## STUDY TEXT
Server-invalidated CSC, on standalone and cluster, in all three tracking modes Valkey supports. Configure via a Client_cache.t on the connection config:

let cache = Valkey.Cache.create ~byte_budget:(64 * 1024 * 1024) in
let ccfg = Valkey.Client_cache.make ~cache ~mode:Default () in
let cfg =
  { Valkey.Client.Config.default with
    connection =
      { Valkey.Client.Config.default.connection with
        client_cache = Some ccfg } }
in
let client = Valkey.Client.connect ~sw ~net ~clock ~config:cfg ~host ~port () in
match Valkey.Client.get client "user:42" with ...
  • mode = Default (recommended) — server-side per-connection tracking table; Client.get / mget / hgetall / smembers populate the cache on miss, return from cache on hit, evict on the server's invalidation push.
  • mode = Bcast { prefixes } — prefix-broadcast tracking. Smaller server-side state at the cost of broader invalidation fan-in.
  • mode = Optin — pipelined per-read tracking (CLIENT CACHING YES + read as one wire-atomic submit). Even smaller server-side table; one extra wire frame per cached read. On cluster, the pair retries the whole submit on the new owner across MOVED.

Invalidations land on a dedicated RESP3 push stream; an invalidator fiber drains them per-connection. Single-flight dedups concurrent fetches; an in-flight invalidation flips a dirty flag so the post-fetch put is skipped. Cache flushes on every per-connection reconnect AND on topology refresh (coarse but correct, matches redis-py).

See docs/client-side-caching.md for the wire-level shape, edge-case behaviour, and the empirical findings against Valkey 9 that the implementation is grounded in.

Pub/sub

Two handles that cover the whole pub/sub surface:

  • Pubsub.t — dedicated subscriber connection. Typed message variants (Channel / Pattern / Shard). Tracks the subscription set under a mutex; on every reconnect, the on_connected hook replays SUBSCRIBE / PSUBSCRIBE / SSUBSCRIBE.

## AVAILABLE DATA
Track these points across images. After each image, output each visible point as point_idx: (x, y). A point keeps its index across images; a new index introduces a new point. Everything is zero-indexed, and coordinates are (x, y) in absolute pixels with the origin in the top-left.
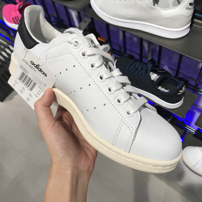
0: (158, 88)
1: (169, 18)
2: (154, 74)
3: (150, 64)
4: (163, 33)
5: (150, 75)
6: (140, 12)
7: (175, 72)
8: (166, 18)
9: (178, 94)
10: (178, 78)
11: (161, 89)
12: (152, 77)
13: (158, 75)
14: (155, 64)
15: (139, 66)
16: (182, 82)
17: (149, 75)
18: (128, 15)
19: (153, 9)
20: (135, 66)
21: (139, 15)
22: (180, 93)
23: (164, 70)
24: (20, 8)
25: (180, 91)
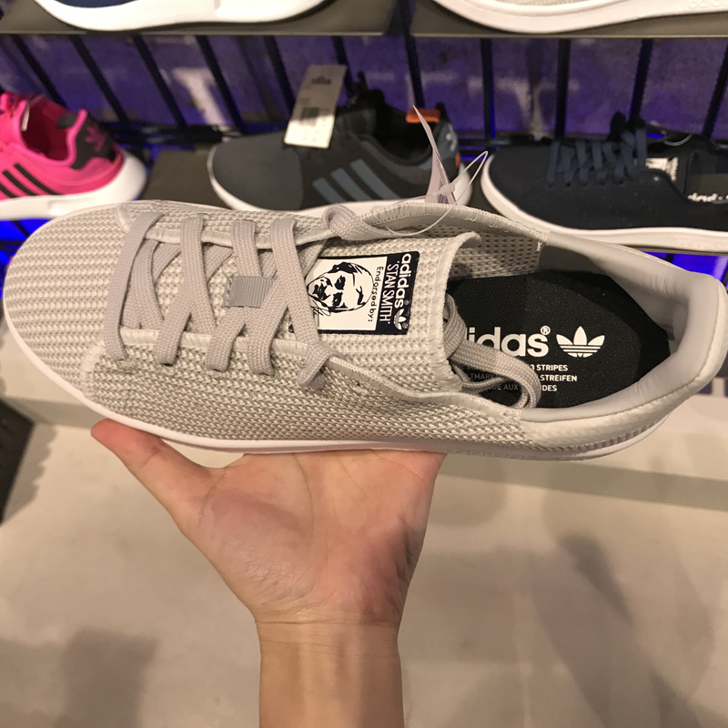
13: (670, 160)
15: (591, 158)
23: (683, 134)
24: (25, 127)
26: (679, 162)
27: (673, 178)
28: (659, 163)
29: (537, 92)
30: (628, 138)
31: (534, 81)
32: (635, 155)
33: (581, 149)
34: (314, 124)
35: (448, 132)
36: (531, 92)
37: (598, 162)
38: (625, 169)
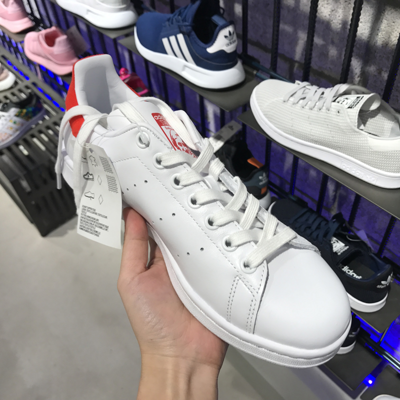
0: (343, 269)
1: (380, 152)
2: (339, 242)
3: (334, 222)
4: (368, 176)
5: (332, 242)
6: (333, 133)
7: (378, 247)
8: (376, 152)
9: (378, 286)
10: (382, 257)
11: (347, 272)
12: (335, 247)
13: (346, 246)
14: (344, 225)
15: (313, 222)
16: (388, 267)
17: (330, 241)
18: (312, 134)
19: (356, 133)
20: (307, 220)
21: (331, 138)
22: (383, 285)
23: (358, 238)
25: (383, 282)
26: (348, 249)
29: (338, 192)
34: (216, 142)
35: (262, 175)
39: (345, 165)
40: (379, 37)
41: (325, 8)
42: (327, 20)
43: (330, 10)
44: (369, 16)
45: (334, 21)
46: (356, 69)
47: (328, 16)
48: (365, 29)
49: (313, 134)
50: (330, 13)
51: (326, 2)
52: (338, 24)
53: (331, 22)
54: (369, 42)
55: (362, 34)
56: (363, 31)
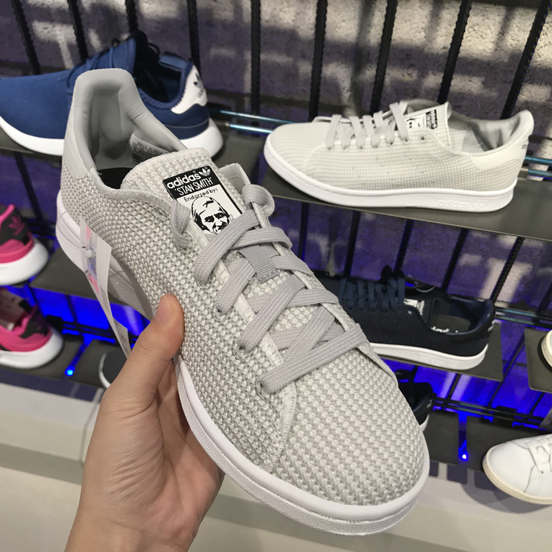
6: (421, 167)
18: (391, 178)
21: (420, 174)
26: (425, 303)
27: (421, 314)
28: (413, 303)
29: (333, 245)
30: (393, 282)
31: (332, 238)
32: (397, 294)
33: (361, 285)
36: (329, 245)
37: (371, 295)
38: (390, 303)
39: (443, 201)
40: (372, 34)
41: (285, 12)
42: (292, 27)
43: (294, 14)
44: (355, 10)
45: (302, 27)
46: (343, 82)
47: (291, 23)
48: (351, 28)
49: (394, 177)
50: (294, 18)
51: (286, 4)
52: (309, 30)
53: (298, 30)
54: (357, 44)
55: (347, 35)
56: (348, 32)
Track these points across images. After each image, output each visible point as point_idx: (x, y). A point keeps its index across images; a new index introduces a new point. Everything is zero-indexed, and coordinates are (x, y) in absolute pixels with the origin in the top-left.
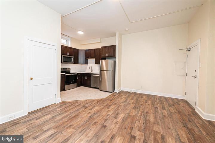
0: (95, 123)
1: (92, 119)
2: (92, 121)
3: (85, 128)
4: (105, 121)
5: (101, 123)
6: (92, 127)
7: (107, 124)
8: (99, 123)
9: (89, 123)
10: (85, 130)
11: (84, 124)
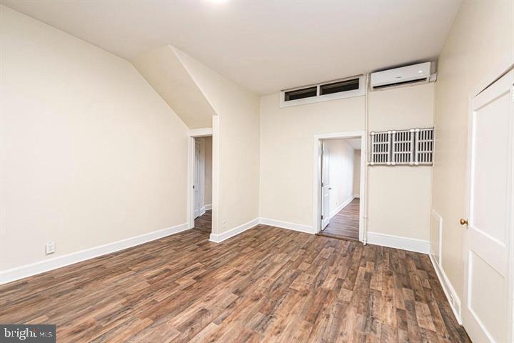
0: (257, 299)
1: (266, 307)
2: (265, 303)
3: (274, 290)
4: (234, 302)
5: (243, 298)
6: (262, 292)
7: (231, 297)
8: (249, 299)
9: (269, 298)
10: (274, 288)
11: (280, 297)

## TASK ITEM
Reproduce the passage of the Valkey client text between "Server-invalidated CSC, on" and "broader invalidation fan-in.", inclusive.

## EXERCISE SOLUTION
Server-invalidated CSC, on standalone and cluster, in all three tracking modes Valkey supports. Configure via a Client_cache.t on the connection config:

let cache = Valkey.Cache.create ~byte_budget:(64 * 1024 * 1024) in
let ccfg = Valkey.Client_cache.make ~cache ~mode:Default () in
let cfg =
  { Valkey.Client.Config.default with
    connection =
      { Valkey.Client.Config.default.connection with
        client_cache = Some ccfg } }
in
let client = Valkey.Client.connect ~sw ~net ~clock ~config:cfg ~host ~port () in
match Valkey.Client.get client "user:42" with ...
  • mode = Default (recommended) — server-side per-connection tracking table; Client.get / mget / hgetall / smembers populate the cache on miss, return from cache on hit, evict on the server's invalidation push.
  • mode = Bcast { prefixes } — prefix-broadcast tracking. Smaller server-side state at the cost of broader invalidation fan-in.